Matt Weingartenis a Senior Data Engineer who writes about his work and perspectives on the data space on hisMedium blog—go check it out!
This is the finale of a series of posts I have been doing in collaboration with Validio. These posts are by no means sponsored and all thoughts are still my own, using their whitepaper on a next-generation data quality platform (DQP for short) as a driver. This post or collaboration does not imply any vendor agreement between my employer and Validio.
I can’t believe we’re at the end of this series. Time has surely flown by! To summarize all the posts so far, we have:
Part I: Why End-To-End Data Validation Is A Must-Have In Any Data Stack
Part II: Supporting A Wide Range Of Validation Rules
Part III: Everything You Need To Stop Worrying About Unknown Bad Data
Part IV: How Data Teams Should Get Notified About Bad Data
Part V: What Does It Really Take To Fix Bad Data?
Part VI: The Role Of System Performance & Scalability In Data Quality
Part VII: Making Data Quality A Cross-Functional Effort
To conclude our final look at what features are needed to enable a DQP’s success, we’ll focus on deployment and security. Given that data is such an important asset for organizations, it’s impossible for a proper DQP, or any platform that matter, to focus on deployment and security.
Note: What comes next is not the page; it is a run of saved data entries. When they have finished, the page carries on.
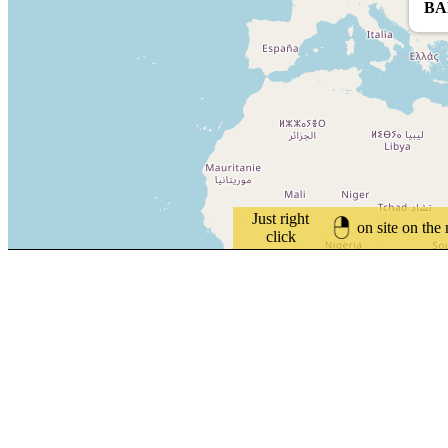
BA
Just right
on site on the
click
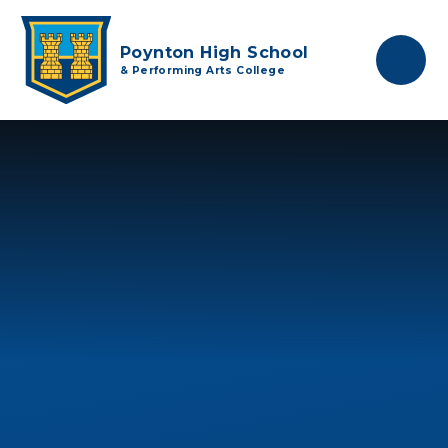
Skip to content ↓
Poynton High School
& Performing Arts College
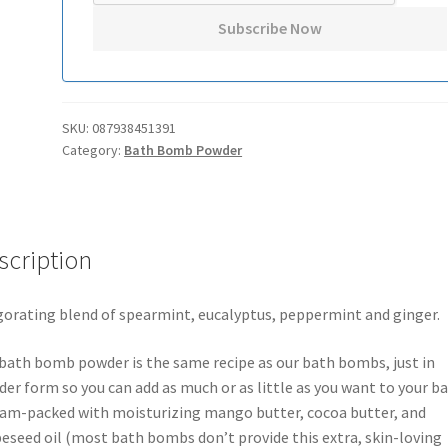
SKU:
087938451391
Category:
Bath Bomb Powder
scription
gorating blend of spearmint, eucalyptus, peppermint and ginger.
bath bomb powder is the same recipe as our bath bombs, just in
er form so you can add as much or as little as you want to your ba
 jam-packed with moisturizing mango butter, cocoa butter, and
eseed oil (most bath bombs don’t provide this extra, skin-loving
As someone who works with a variety of tools/platforms on a daily basis, I can say that definitely holds true. Let’s dive deeper.
A next-generation DQP should be deployable in both a VPC environment and as a fully-managed SaaS (something I’m sure we’ll be seeing more of over time). Which route is taken likely depends of how much control companies want to have on their data (answer: a lot), so that PII and other sensitive data can be handled with precision. SaaS offerings will need to be able to support that as well in order to be successful, as security is usually a chief concern when those negotiations are underway.
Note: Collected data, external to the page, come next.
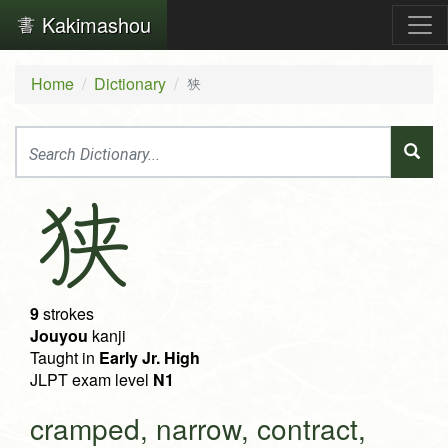
Kakimashou
Home
Dictionary
狭
狭
9
strokes
Jouyou
kanji
Taught in
Early Jr. High
JLPT exam level
N1
cramped, narrow, contract,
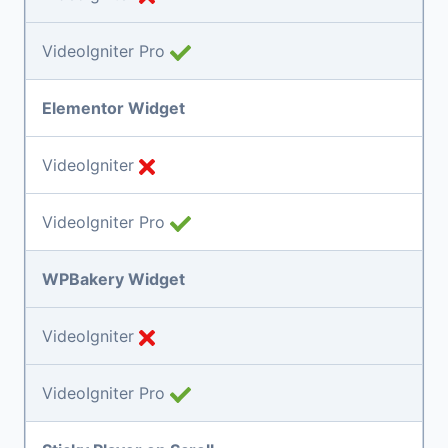
VideoIgniter Pro
Elementor Widget
VideoIgniter
VideoIgniter Pro
WPBakery Widget
VideoIgniter
VideoIgniter Pro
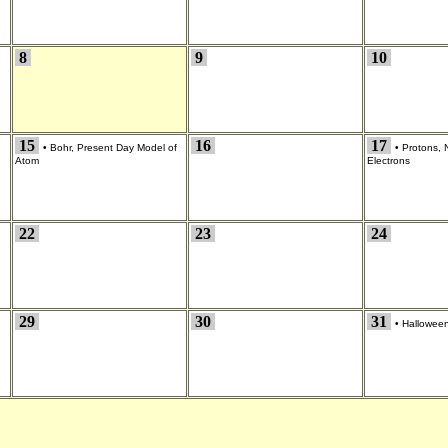
8
9
10
15
16
17
•
Bohr, Present Day Model of
•
Protons, 
Atom
Electrons
22
23
24
29
30
31
•
Hallowee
There definitely is an opportunity for a SaaS offering of a DQP to take hold of the market when it comes to enterprise data quality. If done properly (using some of the practices we’ve advocated for in previous posts), there shouldn’t be a reason for that tool to not get a high adoption rate. Data quality is a chief concern at many companies, and SaaS is a way to cut down on the time and cost involved in developing something internal. While I haven’t worked with many SaaS tools so far in my career, I feel like a properly implemented one centered around data quality is something I could expect to see sometime in the near future (hopefully).
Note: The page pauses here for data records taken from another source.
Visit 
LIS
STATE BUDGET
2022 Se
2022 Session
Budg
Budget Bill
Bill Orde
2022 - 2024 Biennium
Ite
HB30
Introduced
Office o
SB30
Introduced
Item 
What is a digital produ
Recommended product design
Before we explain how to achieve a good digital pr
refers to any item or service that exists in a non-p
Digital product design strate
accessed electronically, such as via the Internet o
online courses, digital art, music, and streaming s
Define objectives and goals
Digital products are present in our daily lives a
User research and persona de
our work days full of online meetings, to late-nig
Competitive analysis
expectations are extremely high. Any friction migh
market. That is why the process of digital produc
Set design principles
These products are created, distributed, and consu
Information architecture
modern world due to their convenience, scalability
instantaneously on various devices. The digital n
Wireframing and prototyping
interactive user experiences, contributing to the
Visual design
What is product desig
There are a lot of data privacy laws out there these days (too many acronyms for someone who’s not in governance or legal to memorize, although SOC2 and ISO 27001 are two of the bigger ones to consider). However, a next-generation DQP will definitely need to be able to support all of those requirements or they won’t be able to get buy-in from data teams. These cannot be an afterthought, but rather need to be a part of the initial build process as well as the continual maintenance process.
I can relate from the perspective of other tools and services we use. Security is a chief concern when it comes to having a formal vendor agreement for any tool. If that’s at risk, legal and governance teams will reject those vendors immediately. Therefore, making sure data is properly encrypted, PII attributes are anonymized where necessary, and data is removed when no longer needed is a necessity for a DQP.
And just like that, we’ve taken a look at next-generation DQPs. We focused on the core principles underlying how they can successfully catch and fix data quality failures as well as the technologies and tools necessary to enable that to happen. Compare that to the platform you currently have in place for data quality. What do you have in place and where and how do you think you can improve?
That was one of my main takeaways from reading Validio’s whitepaper and summarizing it all. Throughout this series, I had plenty of introspection of how we’re doing data quality now and where we should be going with that. There’s definitely an area of improvement, and it’s now trying to figure out how to make that happen so that data engineering teams can take advantage of it.
Data quality is a subset of data processing that is very much in flux, with many companies having their own interpretation of how it should be implemented. There’s no set standard when it comes to data quality, unlike other areas in data engineering. It will definitely be exciting to see where this space lands in the coming months/years, but I know that some of the points we’ve touched upon in this series, such as autoresolution and making data quality cross-functional, will be a part of the leading platforms that emerge.
Thanks to Validio (and a special shoutout to Sara Landfors) for the collaboration on these posts. It was enjoyable to be able to co-produce content with like-minded thought leaders in the data engineering space, and I look forward to seeing their product grow over the next few years.